Antes de mais, devo salientar que o título deste artigo não corresponde à realidade. Na verdade, não se trata propriamente de uma conversa, mas antes de um desabafo. Longe de ser uma troca de ideias, apresenta-se mais como uma birra em forma de prosa.
Precisamos de falar sobre saladas.
Por alguma razão, muitos de nós crescemos com a ideia de que comer salada era uma espécie de castigo. As nossas mães preparavam refeições deliciosas e, posteriormente, colocavam sempre na mesa uma travessa com uma suposta “salada” — tomate, alface e cebola crua — e insistiam para que a comêssemos. “Não te esqueças de comer a salada!” ou “E a salada, quem é que vai comer?”, eram expressões constantes na casa onde cresci.

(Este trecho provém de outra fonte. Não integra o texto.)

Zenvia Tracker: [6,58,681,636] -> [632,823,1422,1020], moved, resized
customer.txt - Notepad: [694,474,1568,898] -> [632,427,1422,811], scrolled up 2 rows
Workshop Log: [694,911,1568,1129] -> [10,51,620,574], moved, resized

Pelos vistos não fui o único com esta experiência de vida, pois os menus da vasta maioria dos restaurantes de Luanda (e, por extensão, do país) mantêm esta visão redutora do que é uma salada. Parece-me uma espécie de psicóse nacional, como se fizessemos todos parte do mesmo culto. Mesmo tendo acesso a maior quantidade de informação na história da humanidade, com um número inconcebível de receitas na palma da mão, insistimos no mesmo trio. Tomate, alface e cebola crua.
Porquê?
Gostaria um dia de conhecer a pessoa, ou grupo de pessoas, ou organização secreta, seja quem for, que nos incutiu na mente que salada se resume apenas a isto, pois fizeram um trabalho extraordinário.

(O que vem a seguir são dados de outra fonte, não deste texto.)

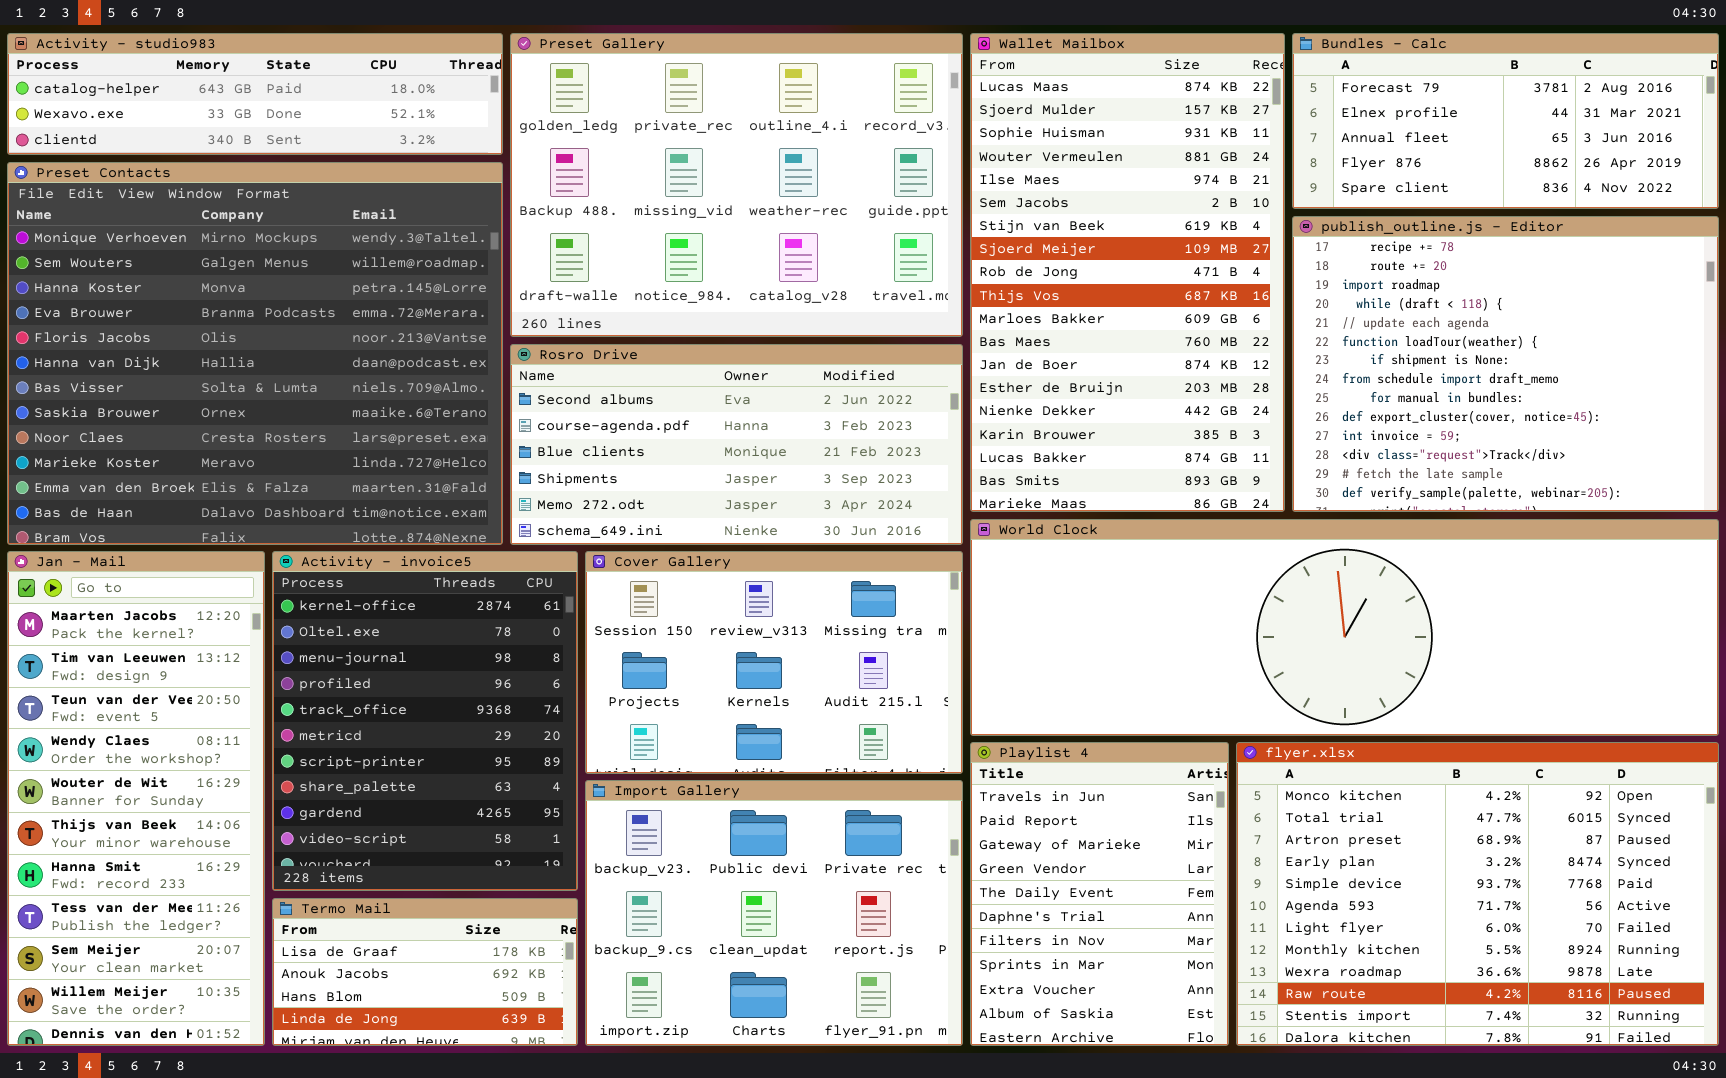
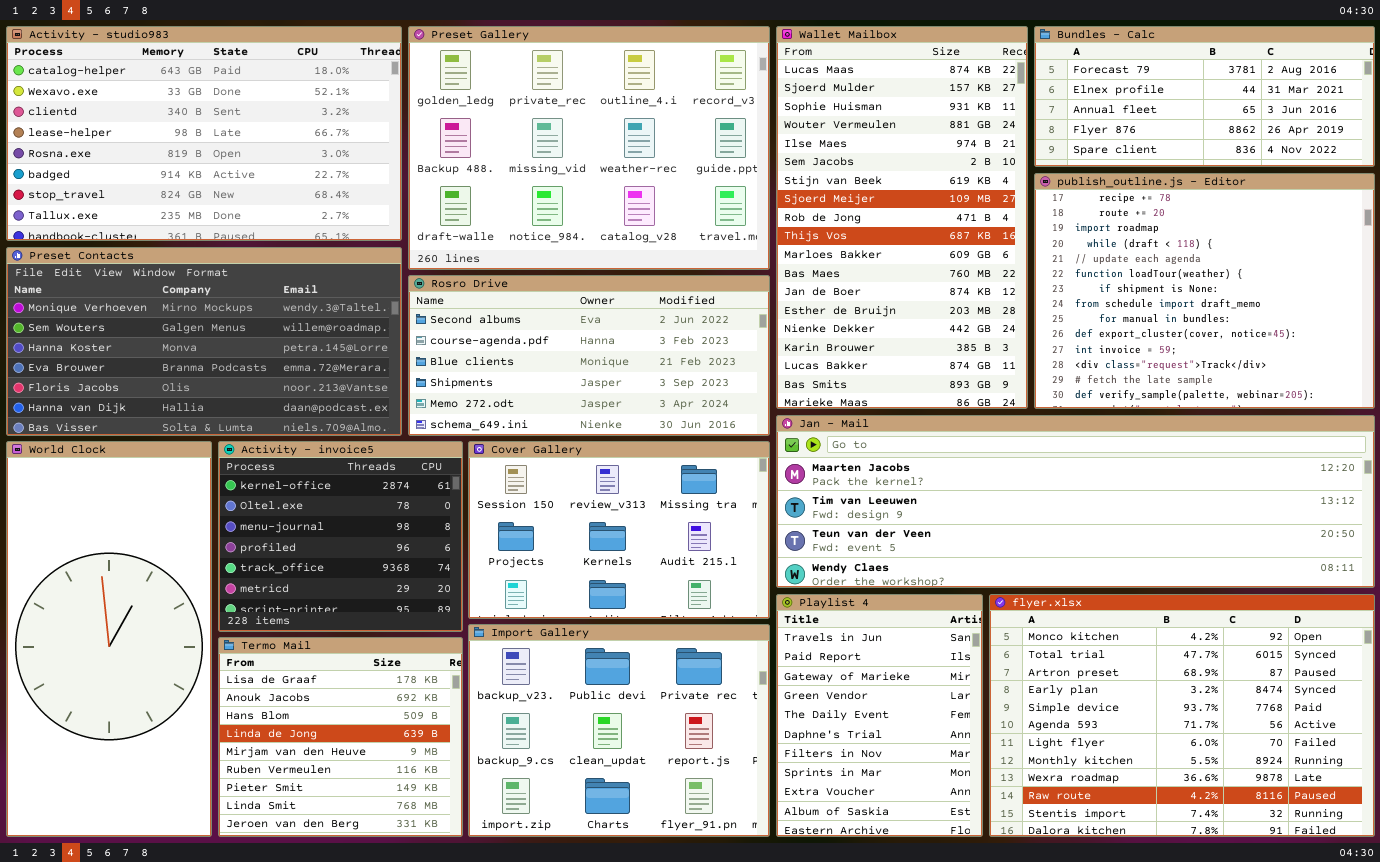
Activity - studio983: [7,33,503,155] -> [6,26,402,241], resized
Preset Contacts: [7,162,503,545] -> [6,247,402,436], resized
World Clock: [970,519,1719,736] -> [6,441,212,837], moved, resized
Jan - Mail: [7,551,265,1046] -> [776,415,1375,588], moved, resized
Activity - invoice5: [272,551,578,891] -> [218,441,463,632], resized
Termo Mail: [272,898,578,1046] -> [218,637,463,837], resized

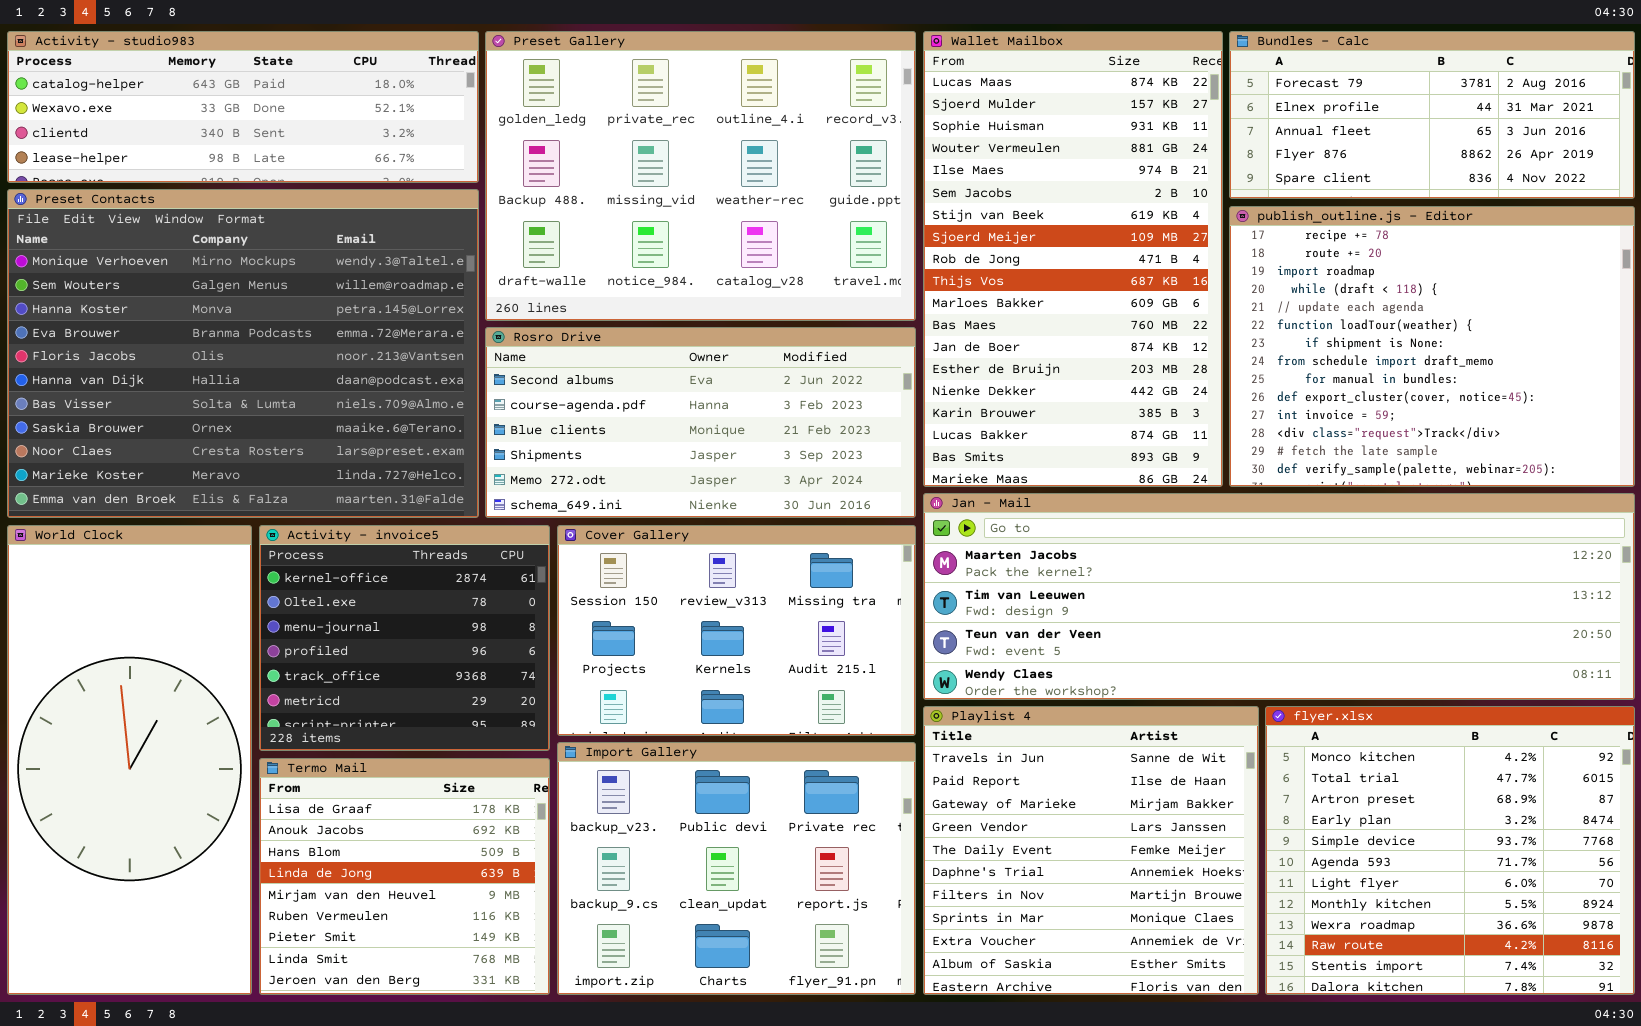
Activity - studio983: [6,26,402,241] -> [7,31,479,183], resized
Preset Contacts: [6,247,402,436] -> [7,189,479,518], resized
Playlist 4: [776,594,983,837] -> [923,706,1259,995], resized
flyer.xlsx: [989,594,1375,837] -> [1265,706,1635,995], resized

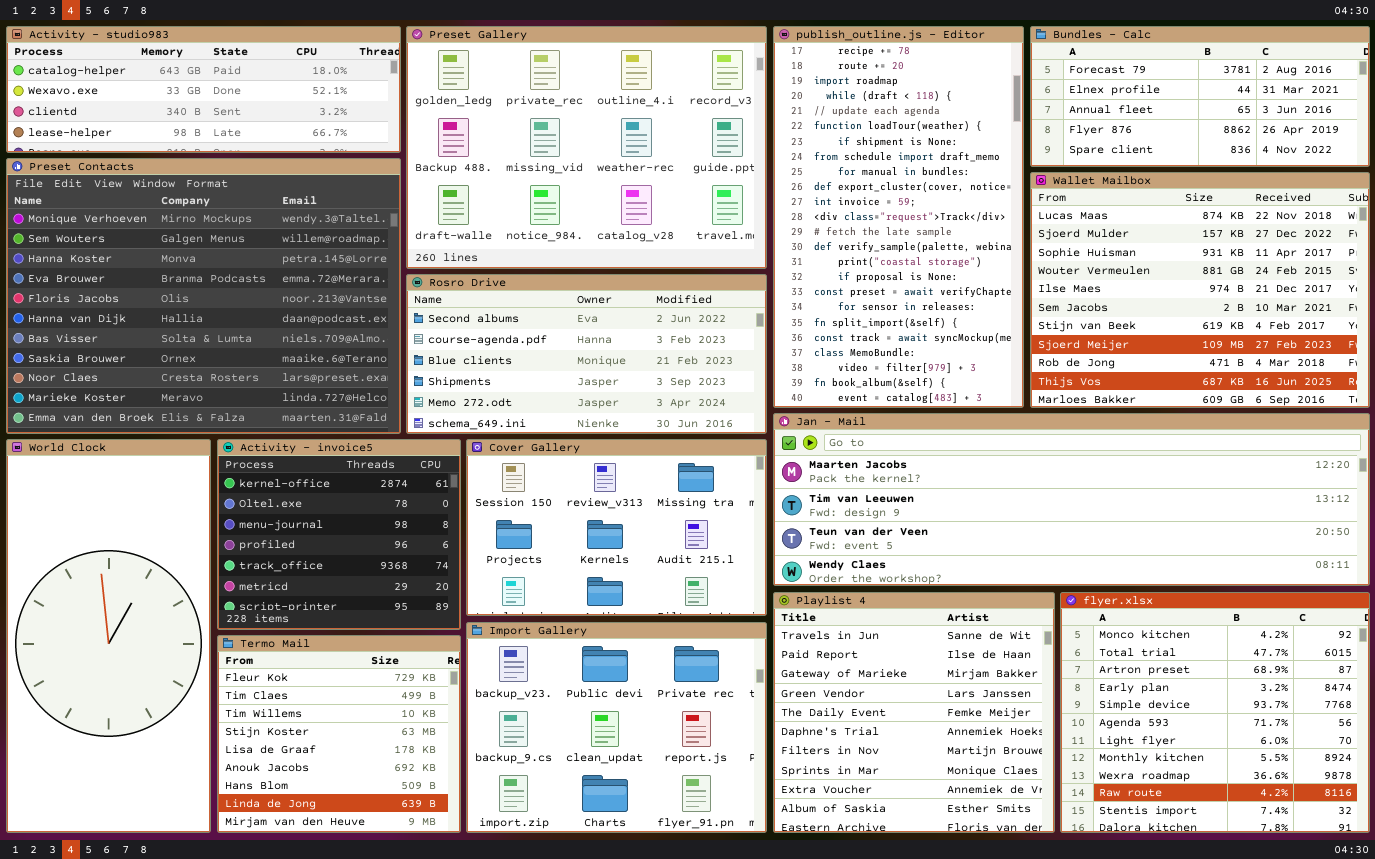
Wallet Mailbox: [923,31,1223,487] -> [1030,172,1370,408], moved, resized
publish_outline.js - Editor: [1229,206,1635,487] -> [773,26,1024,408], moved, resized
Termo Mail: [259,758,550,995] -> [217,635,461,833], scrolled up 4 rows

O grupo, ou organização ou vidente que nos conseguiu convencer de que uma salada consiste apenas em rodelas de tomate, algumas folhas de alface e cebola crua é, talvez, mais influente que o próprio MPLA e tem, possivelmente, a capacidade para realizar um golpe de estado. É mesmo muito poder. E é aqui que o SINSE deve investigar, pois não é possível servirem-nos isto em todo o país como se de um mantra se tratasse. Com tantas folhas nesta terra, com tantos legumes, vegetais, fruta e temperos, como é admissível que a salada seja sempre a mesma nas 18, perdão, 21 províncias deste país?
Os conspiracionistas adoram falar sobre os Illuminati e o Opus Dei. Mas e aqueles que inventaram esta salada?! Como é possível olhar para a infinita variedade de ingredientes disponíveis e concluir: “Nada, alface, tomate e cebola é mesmo a cena toda?” Existirá alguma máfia da salada que vai aos restaurantes e às casas das pessoas ameaçá-las de morte caso violem a sagrada trindade da salada? Haverá por aí algum lobby do alface? Só isso explicaria como é que uma folha tão simples, sem sabor digno de nota, básica e insignificante, conseguiu atingir tal estatuto. Não tem a complexidade da rúcula, aquele sabor apimentado que combina lindamente com limão, pimenta preta e queijo…
Em diversos países, existem conceitos de restauração inteiramente dedicados a saladas. O Sweetgreen, nos EUA, é um dos mais conhecidos. O Chopt é outro exemplo. Geram milhões de dólares apenas a servir saladas. A África do Sul tem também os seus próprios estabelecimentos. Portugal segue esta tendência, e no Brasil a oferta é ainda mais vasta. O mesmo acontece no Senegal, no Quénia, enfim, a lista é grande.
Vivemos numa realidade onde temos acesso fácil a salsa, coentros, rúcula, manjericão, hortelã, funcho, espinafre, alface icebergue, agrião, cebola roxa, beringela, manga, abacate, ananás, laranja, cenoura, pimento, queijos, bacon, carne de porco curada, e tantos outros produtos de qualidade, todos produzidos localmente. A maioria destes produtos até podem ser comprados nas ruas da cidade.
Podemos, juntos e com muito amor, ser mais criativos com as saladas que consumimos e vendemos? Podemos quebrar o lobby do alface? Podemos olhar para a infinidade de receitas e criar saladas que nos orgulham, que fazem uso nos nossos produtos, do nosso paladar?
Será possível quebrar a santa trindade do tomate, alface e cebola crua?